En la pequeña biblioteca del ITAM, todas las tardes Mario Delgado nadaba entre las ranas que croan en la literatura. Eran su alter ego desde que tenía memoria.
Al salir de clases, el joven estudiante se sentaba en una mesa rodeada de libros clásicos y leía con la luz suave filtrada desde las ventanas. Esa luminosidad resaltaba su cara redonda y sus mejillas infladas pero sobre todo la amplia sonrisa con la que repasaba la narración compilada por los Hermanos Grimm que él conocía de memoria, en la que una rana se convertía en príncipe tras ser arrojada hacia una pared por una princesa caprichosa o, en otra versión, al ser besada por ella. Sus dedos largos volteaban las páginas de “El escorpión y la rana”, la fábula atribuida a Esopo que exhibe la codicia de quienes están dispuestos a lo que sea para conseguir sus propósitos, pero Mario interrumpió la lectura, él no quería ser un vulnerable anfibio frente al artrópodo implacable ni quería que le sucediera lo que a Gregorio Samsa cuando, según Kafka, se despertó una mañana después de un sueño intranquilo y “se encontró sobre su cama convertido en un monstruoso insecto”.

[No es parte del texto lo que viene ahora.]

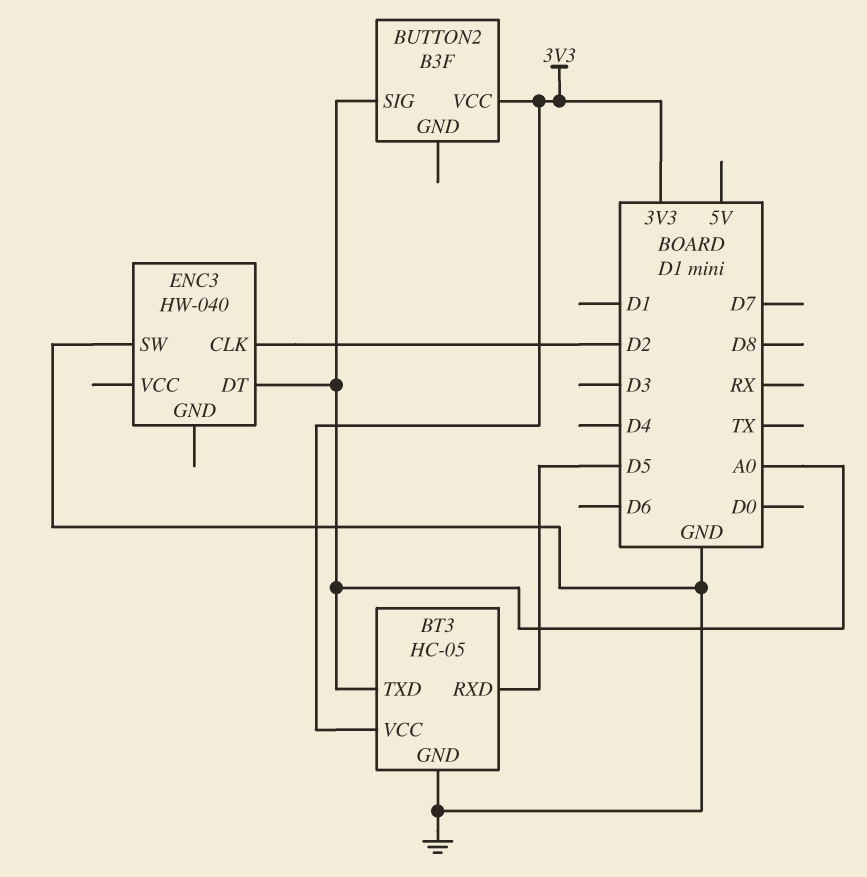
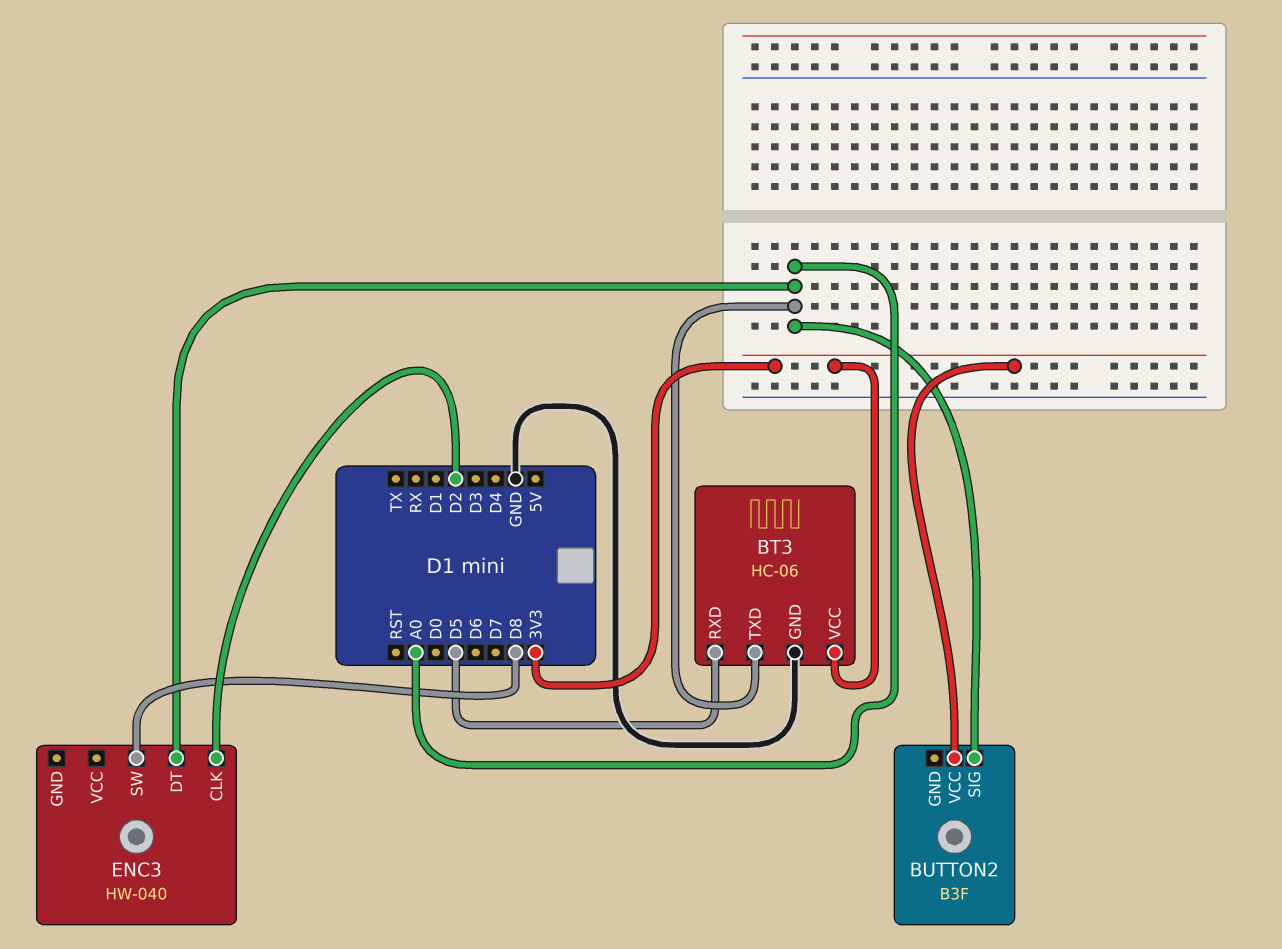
BT3: HC-05 -> HC-06
ENC3 pin SW: GND -> D8

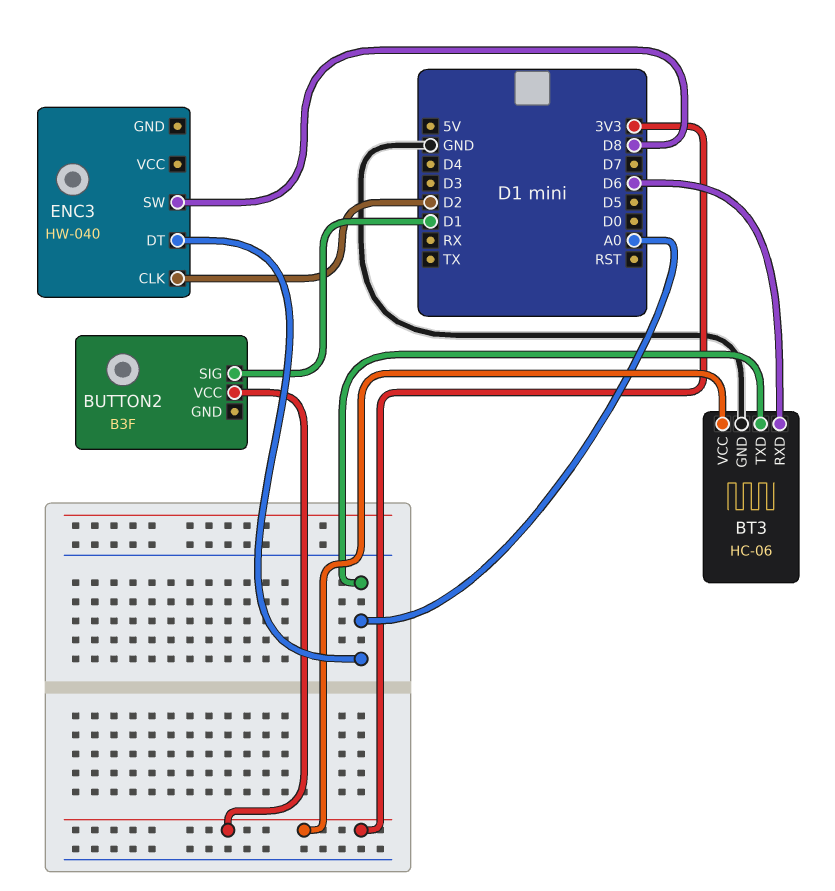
BT3 pin RXD: D5 -> D6
BUTTON2 pin SIG: A0 -> D1

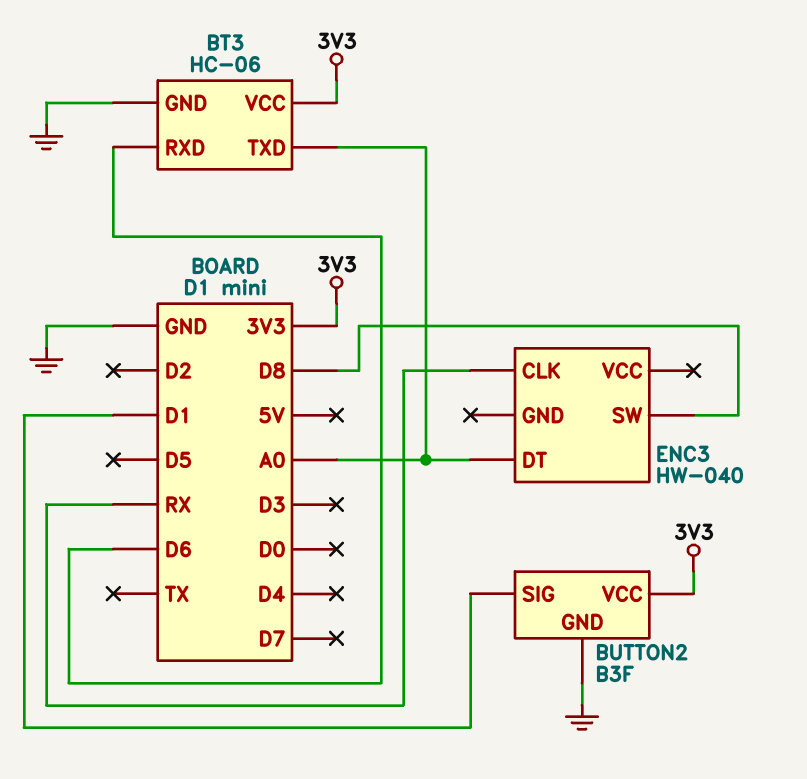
BUTTON2 pin GND: none -> GND
ENC3 pin CLK: D2 -> RX

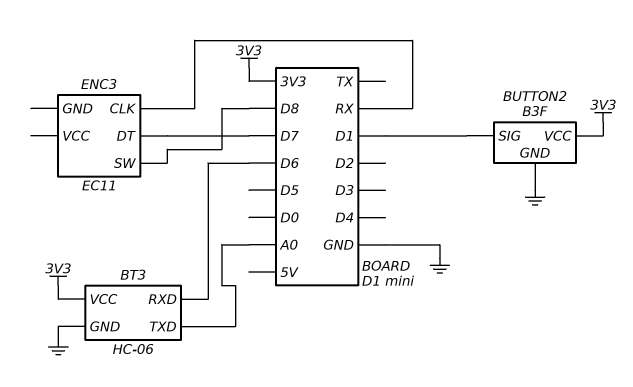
ENC3: HW-040 -> EC11
ENC3 pin DT: A0 -> D7

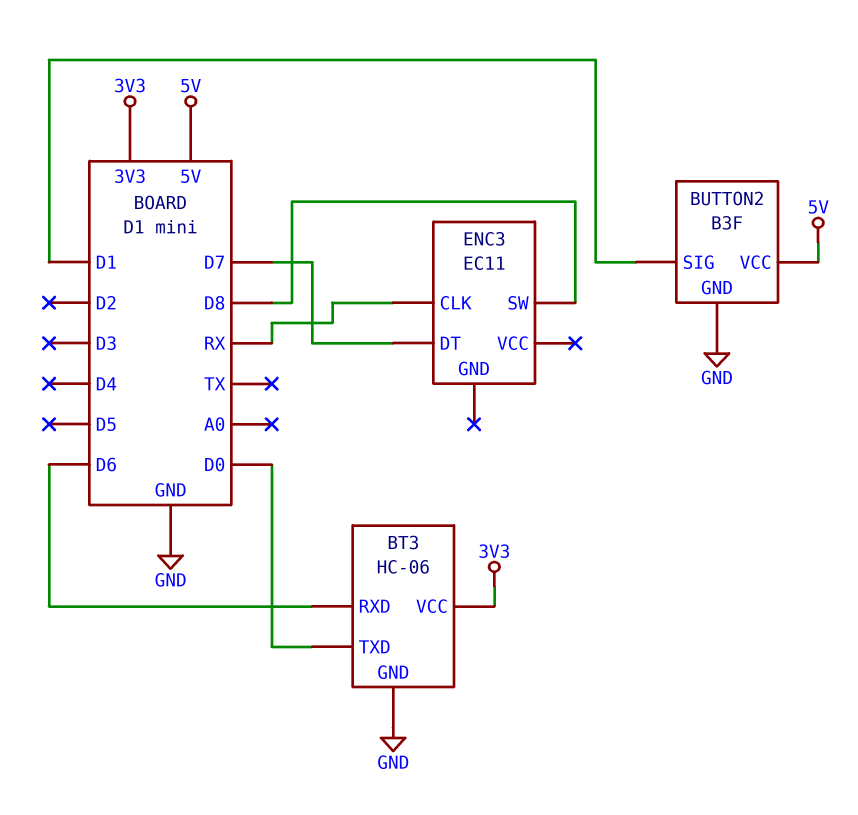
BT3 pin TXD: A0 -> D0
BUTTON2 pin VCC: 3V3 -> 5V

Desde su tierna infancia en Colima hasta su residencia en la Ciudad de México, Mario tenía la misma convicción que la expuesta por Rousseau: “La rana que canta en el estanque es más feliz que el hombre que suspira en el palacio”. Y eso es lo que él quería, un perfil profesional como economista y una vida sencilla como la de una rana. El estudiante coincidía con Walt Whitman: “la rana es una obra maestra” y con todos aquellos que entendían a la rana como representación de sabiduría.
A medida que leía, Mario Delgado se percataba de que las ranas en la literatura no eran sólo símbolo sino también una metáfora de la condición humana. Representaban la capacidad de transformación pero también la vulnerabilidad y la debilidad. La Rochefoucauld decía: “el hombre es como la rana: cuanto más se infla, más se expone a ser pinchado” y el estudiante deseaba tener bien puestos los pies en la tierra aunque de vez en cuando se daba sus licencias y saltaba entre los charcos con gran habilidad debido a tus piernas estiradas.
Mario cerró el último libro y se recostó en la silla. Comenzó a soñar que incursionaba en la política. Al principio brincaba feliz como renacuajo y más tarde adquiría la seriedad del sapo. Luego, con sus saltos mortales parecía desafiar la gravedad y bailar en el aire. Pero despertó de pronto cuando se miró reinar en un reino de agua y lodo. De repente comenzó a sentir un extraño y doloroso cambio. Su piel suave y húmeda se endureció y fragmentó en placas rígidas y negras, mientras sus ojos rojos, redondos y curiosos, se estrecharon en rendijas. Sus patas delgadas se fusionaron en pinzas afiladas y su cola larga y flexible se transformó en un aguijón. El joven se retorció en un espasmo de dolor y transformación, su habla se convirtió en un siseo. Entonces emergió un escorpión entre la oscuridad. Su caparazón relucía como el mármol negro, su cola larga era una amenaza, estaba lista para dejar su huella venenosa.
La biblioteca se quedó en silencio, solamente se escuchaba el sonido de las páginas que rasgaban las pinzas del artrópodo gigante. Entonces Mario sonrió: sabía que había encontrado lo más valioso de su vida: suspirar en un palacio, aunque no faltara quien lo asocie con la fábula de Esopo que durante tanto tiempo a él le aterró.